CVDec 16, 2021

FIgLib & SmokeyNet: Dataset and Deep Learning Model for Real-Time Wildland Fire Smoke Detection

arXiv:2112.08598v378 citations
Originality Incremental advance
AI Analysis

This work addresses the need for automated early detection of wildfires to reduce response times, though it is incremental as it builds on existing deep learning approaches with a new dataset and architecture.

The authors tackled the problem of early wildfire detection by introducing FIgLib, a dataset of nearly 25,000 labeled smoke images, and SmokeyNet, a deep learning model that outperforms baselines and rivals human performance for real-time smoke detection.

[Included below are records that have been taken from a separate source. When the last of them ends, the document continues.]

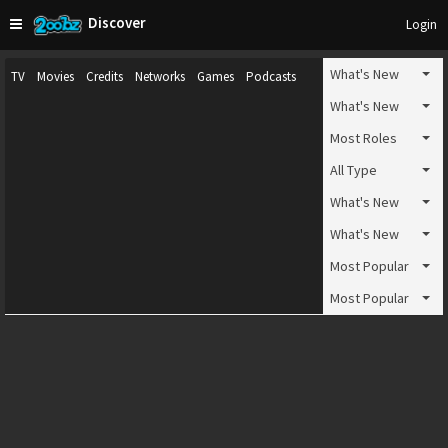
Discover
Login
What's New
TV
Movies
Credits
Networks
Games
Podcasts
What's New
Most Roles
All Type
What's New
What's New
Most Popular
Most Popular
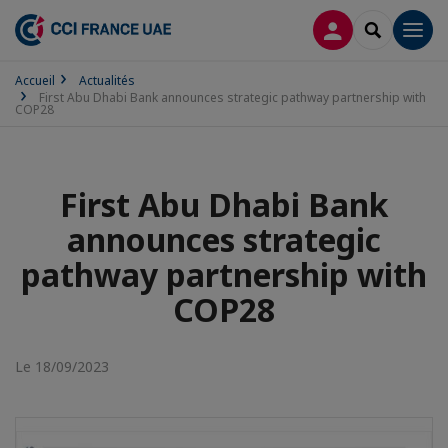
CONNEXION
RECHERCH
Men
Accueil
Actualités
First Abu Dhabi Bank announces strategic pathway partnership with
COP28
First Abu Dhabi Bank
announces strategic
pathway partnership with
COP28
Le 18/09/2023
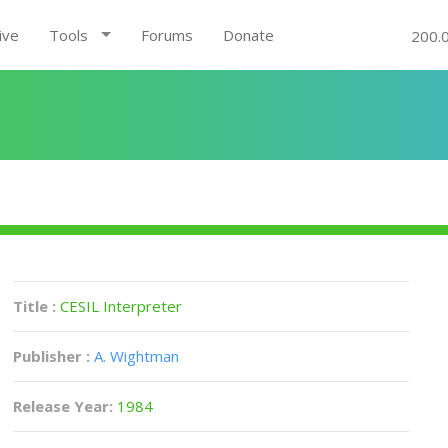
ive
Tools
Forums
Donate
200.
Title :
CESIL Interpreter
Publisher :
A. Wightman
Release Year:
1984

The size and frequency of wildland fires in the western United States have dramatically increased in recent years. On high-fire-risk days, a small fire ignition can rapidly grow and become out of control. Early detection of fire ignitions from initial smoke can assist the response to such fires before they become difficult to manage. Past deep learning approaches for wildfire smoke detection have suffered from small or unreliable datasets that make it difficult to extrapolate performance to real-world scenarios. In this work, we present the Fire Ignition Library (FIgLib), a publicly available dataset of nearly 25,000 labeled wildfire smoke images as seen from fixed-view cameras deployed in Southern California. We also introduce SmokeyNet, a novel deep learning architecture using spatiotemporal information from camera imagery for real-time wildfire smoke detection. When trained on the FIgLib dataset, SmokeyNet outperforms comparable baselines and rivals human performance. We hope that the availability of the FIgLib dataset and the SmokeyNet architecture will inspire further research into deep learning methods for wildfire smoke detection, leading to automated notification systems that reduce the time to wildfire response.